When we bring a new dog into our home, we are prepared for the puppy stage.  The potty training, the behavior training, the neediness, the cuddles, and all that puppy energy!  But, what many of us are unprepared for is something that comes much later – the senior years.  Just like us, our dogs grow older and with age comes signs of aging, just like we experience.  Our senior dogs may require more attention and patience in some areas, and less attention in other areas.  Those energetic puppy days, where it seemed impossible to wear your dog out may be gone, and now, your dog may simply want more snuggles or sleep.  While not all dogs will need the same exact care as they age, it is important to recognize the signs and symptoms of aging and know how to properly and affectionately care for your elderly dog.

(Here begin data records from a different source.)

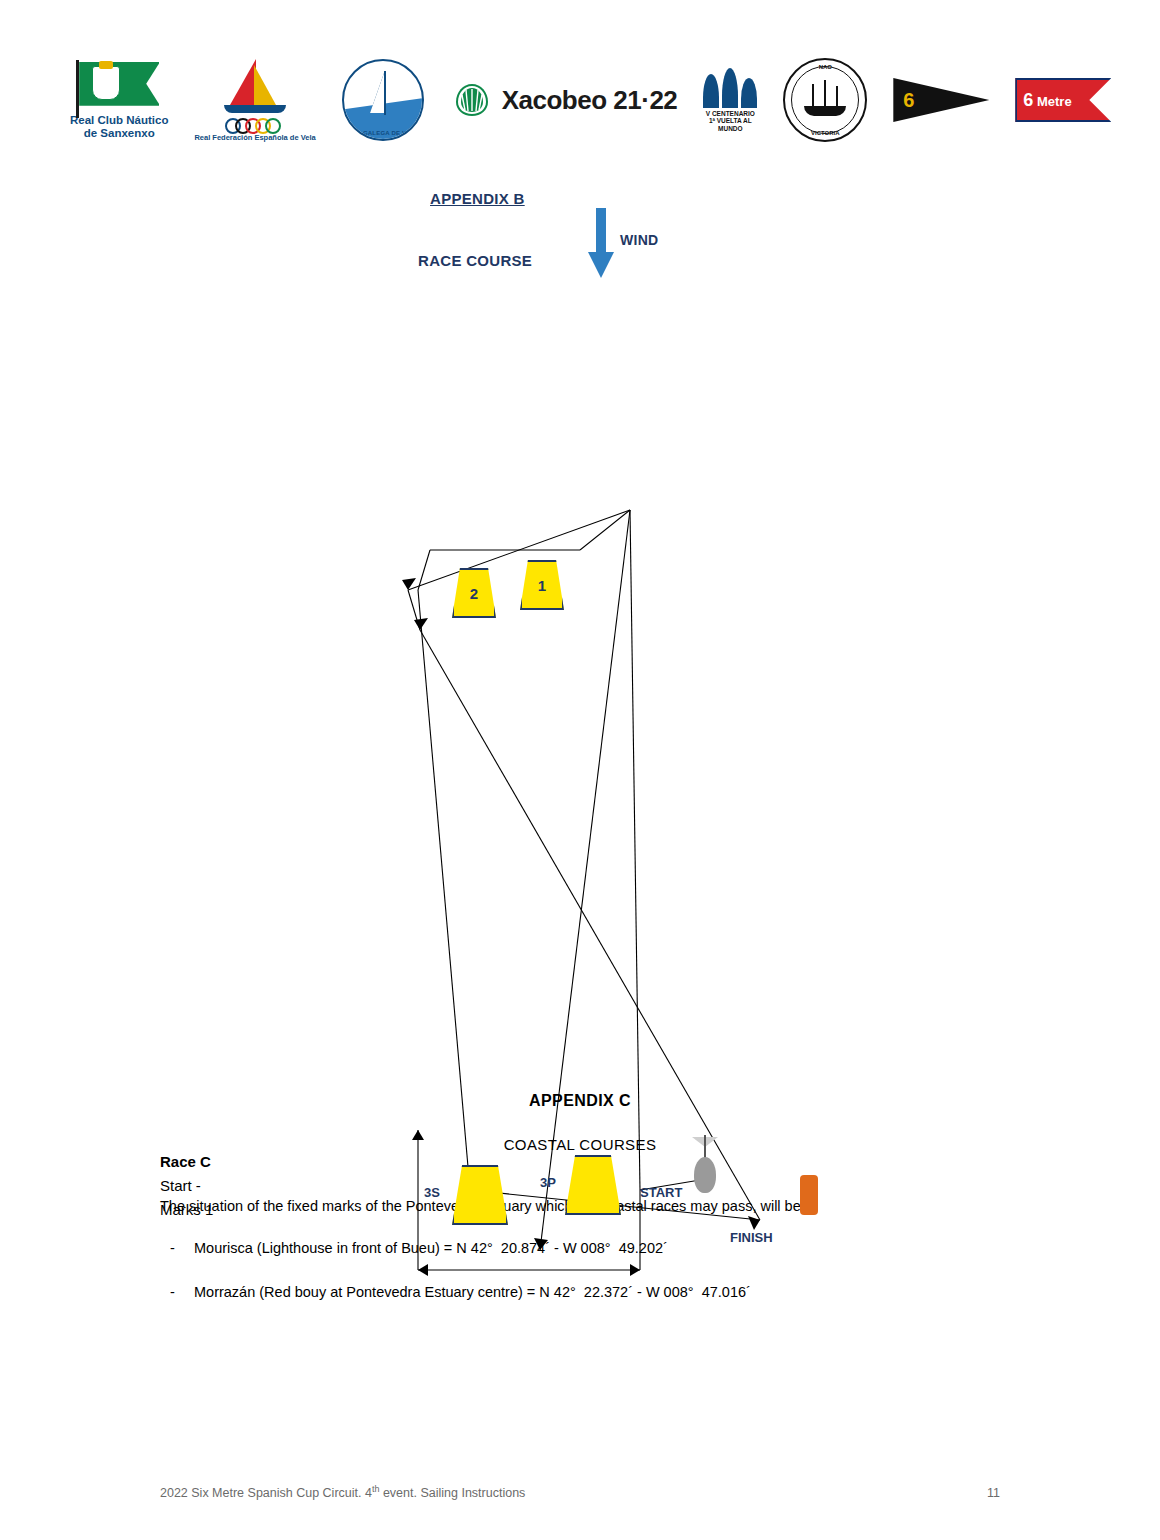Real Club Náutico
de Sanxenxo
Real Federación Española de Vela
FED. GALEGA DE VELA
Xacobeo 21·22
V CENTENARIO
1ª VUELTA AL
MUNDO
NAO VICTORIA
6
6 Metre
APPENDIX B
RACE COURSE
WIND
1
2
3S
3P
START
FINISH
Race C
Start -
Marks 1
APPENDIX C
COASTAL COURSES
The situation of the fixed marks of the Pontevedra estuary which the coastal races may pass, will be:
Mourisca (Lighthouse in front of Bueu) = N 42° 20.874´ - W 008° 49.202´
Morrazán (Red bouy at Pontevedra Estuary centre) = N 42° 22.372´ - W 008° 47.016´
2022 Six Metre Spanish Cup Circuit. 4th event. Sailing Instructions
11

If you are unsure when your dog may be considered elderly or might start experiencing symptoms of aging, larger dogs are typically considered elderly around 6 years old and smaller dogs are considered elderly around 10 years old.  Just like humans, dogs can develop arthritis as they age.  Walking long distances may become more difficult, your dog may become reluctant to climb stairs or jump onto the bed or into the car.  And, elderly dogs that push themselves too hard but have arthritis may be prone to injury.  Additionally, elderly dogs may experience stomach problems by a slowed down metabolic process so they may require foods that are more easily digested.  Further, it is important to maintain a healthy weight so be sure to speak to your veterinarian about what food is best for your aging dog.  Also, elderly dogs may experience a decline in their dental health so be sure to brush your dog’s teeth regularly and choose treats that help maintain dental health.  Consider upping your veterinarian visits to a more frequent schedule and be vigilant about watching for signs and symptoms of disease because disease becomes more frequent as dogs age.  If you notice your dog is bumping into things your dog may be experiencing vision loss.  Finally, make sure your dog gets plenty of exercise and socialization.  While they may require less as they age, it is still important that your dog maintains a joyous and full life.  Easing the symptoms of aging with love, affection and attentive care may look different than caring for your dog in the puppy years, but it is a rite of passage for every dog owner, and a privilege to care for your beloved four-legged family member.